While the donations to the home secretary this year are vastly more than she has collected previously, they are directly comparable with the sums collected prior to the resignation of then-prime minister Theresa May in June 2019 by contenders in the last Conservative Party leadership election. In the first six months of 2019, Johnson collected £168,000, Dominic Raab took in £132,307 and Jeremy Hunt £95,000.

The first of the 2022 donations to Patel was £100,000 in February from a UK-registered company controlled by Pierre Andurand called Andurand Ventures. Andurand – who was dubbed “Oil’s comeback kid” by the Financial Times – made  his fortune trading financial derivatives linked to the price of oil. 

This was followed in March and April by two further donations – of £20,000 apiece – from Arvid Trolle and Stewart Higginson.

Higginson is chief executive of Geoquip Marine, a firm that conducts seabed surveys for companies planning to install offshore structures like oil rigs and wind farms. According to the company’s website, its recent projects include site investigations for an offshore gas field and a wind farm in Japanese waters, and a Nigerian offshore oilfield for the French oil company Total. The company was also recently contracted to survey the site of a proposed oilwell off the coast of Cameroon. 

Its past clients include the oil multinationals ConocoPhillips, Exxon Mobil, and Saudi Aramco, as well as various offshore wind developers. 

The website adds that Geoquip “operates drilling equipment in connection with offshore oil and gas structures, offshore renewable energy installations…and our expertise and equipment has many applications in the military, mining and petroleum industries.”

Trolle has been on the board of directors of Geoquip Marine since 2018. He is also a founding partner of Njord Partners, a “special situations” investment manager that specialises in investing in troubled companies. Njord Partners is a major investor in Geoquip Marine.

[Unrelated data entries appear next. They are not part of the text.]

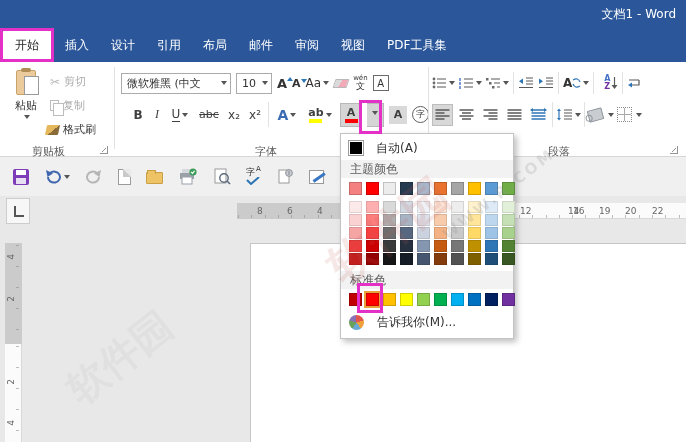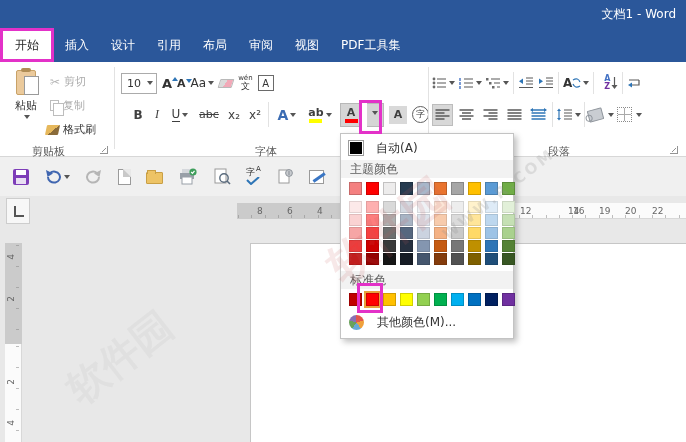--- a/index.html
+++ b/index.html
@@ -158,6 +158,9 @@
       </div>
     <div class="tab">
         <span>布局</span>
+      </div>
+    <div class="tab">
+        <span>邮件</span>
       </div>
     <div class="tab">
         <span>审阅</span>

All three donors were approached for comment, but they all declined to comment on why they had suddenly chosen to make large donations to Patel or how they expected the money to be used. A spokesperson for Pierre Andurand said: Pierre has been vocal regarding the world’s need to move away from fossil fuels and cut emissions to net zero. He has long argued that the price to put carbon in the atmosphere should be really punitive and he supports any policies that are aligned with this approach. Andurand Capital Management does not produce or move fossil fuels and does not invest in fossil fuel companies.”

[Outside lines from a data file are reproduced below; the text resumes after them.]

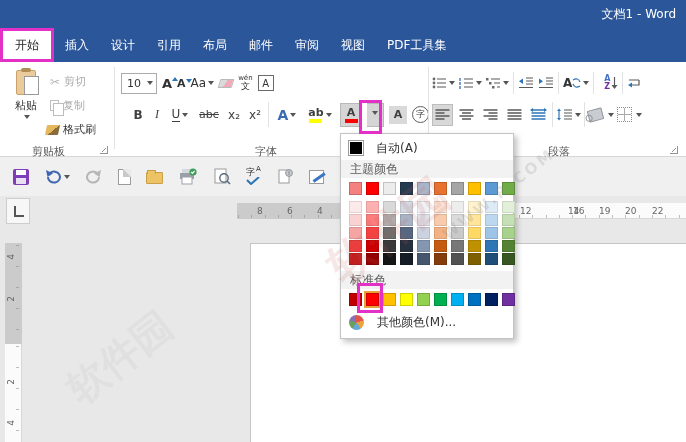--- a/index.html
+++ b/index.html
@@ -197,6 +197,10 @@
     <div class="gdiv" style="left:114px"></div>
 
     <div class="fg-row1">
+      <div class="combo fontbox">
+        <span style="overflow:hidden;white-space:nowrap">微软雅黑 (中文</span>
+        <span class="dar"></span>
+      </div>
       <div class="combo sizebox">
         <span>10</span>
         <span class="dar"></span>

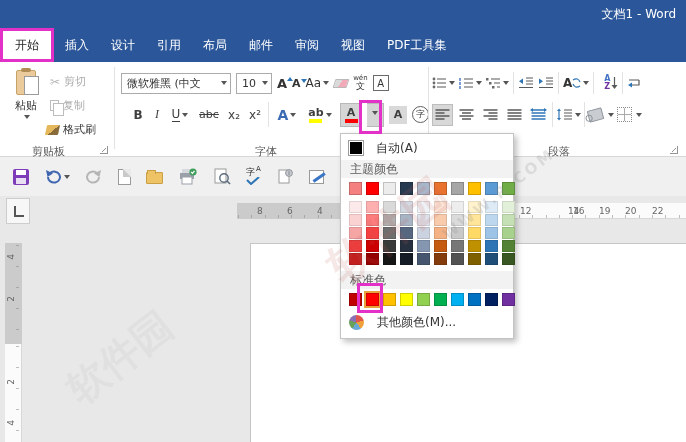--- a/index.html
+++ b/index.html
@@ -601,7 +601,7 @@
       </div>
     <div class="dd-item">
       <span class="wheel"></span>
-      <span>其他颜色(M)...</span>
+      <span>告诉我你(M)...</span>
     </div>
   </div>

Neither Stewart Higginson nor Arvid Trolle responded to our enquiries. 

Patel’s office also declined to comment.

Green Party MP Caroline Lucas called on the home secretary to “come clean and offer a full explanation” of her links to these donors.  

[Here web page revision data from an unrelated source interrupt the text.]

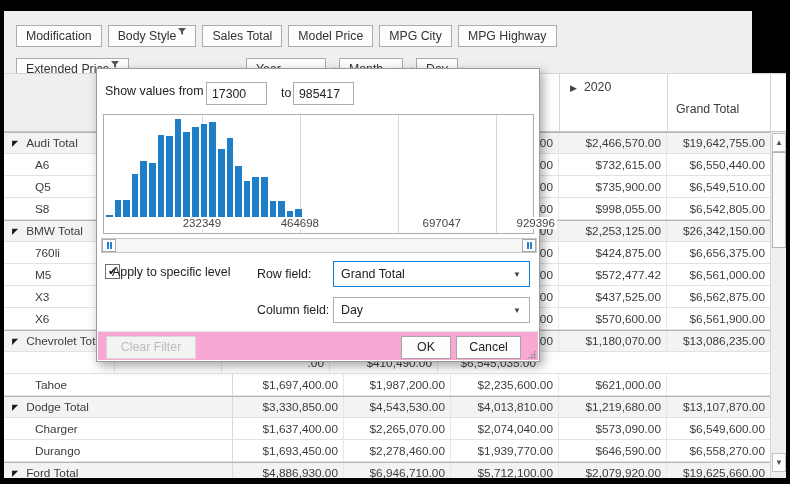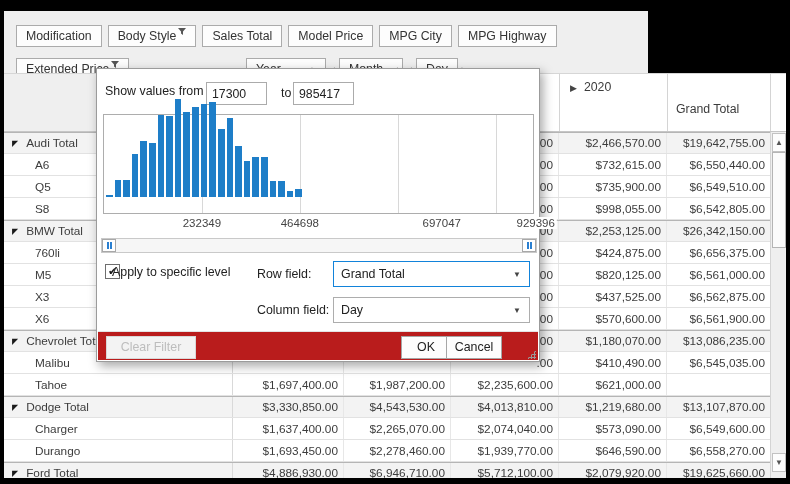--- a/index.html
+++ b/index.html
@@ -6,7 +6,7 @@
     font-family:"Liberation Sans",sans-serif;}
   .stage{position:absolute;left:0;top:0;width:790px;height:484px;background:#000;}
   
-  .field-panel{position:absolute;left:4px;top:11px;width:644px;height:62px;background:#efefef;}
+  .field-panel{position:absolute;left:4px;top:11px;width:748px;height:62px;background:#efefef;}
   .left-head{position:absolute;left:4px;top:73px;width:229px;height:59px;background:#efefef;
     border-top:1px solid #d6d6d6;border-bottom:1px solid #c6c6c6;box-sizing:border-box;}
   .col-band{position:absolute;left:233px;top:73px;width:553px;height:59px;background:#fff;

“It’s shameful enough that fossil fuel interests are swarming around the Tory backbenches,” she said. “But to have them sat right at the Cabinet table, making decisions which determine our country’s ability to tackle the ever-looming climate emergency, is utterly unforgivable.” 

She added: “The Home Office’s inhumanity, inaction and incompetence under her leadership already knows no bounds – now this fossil fuel funding brings ignominy upon her office too.”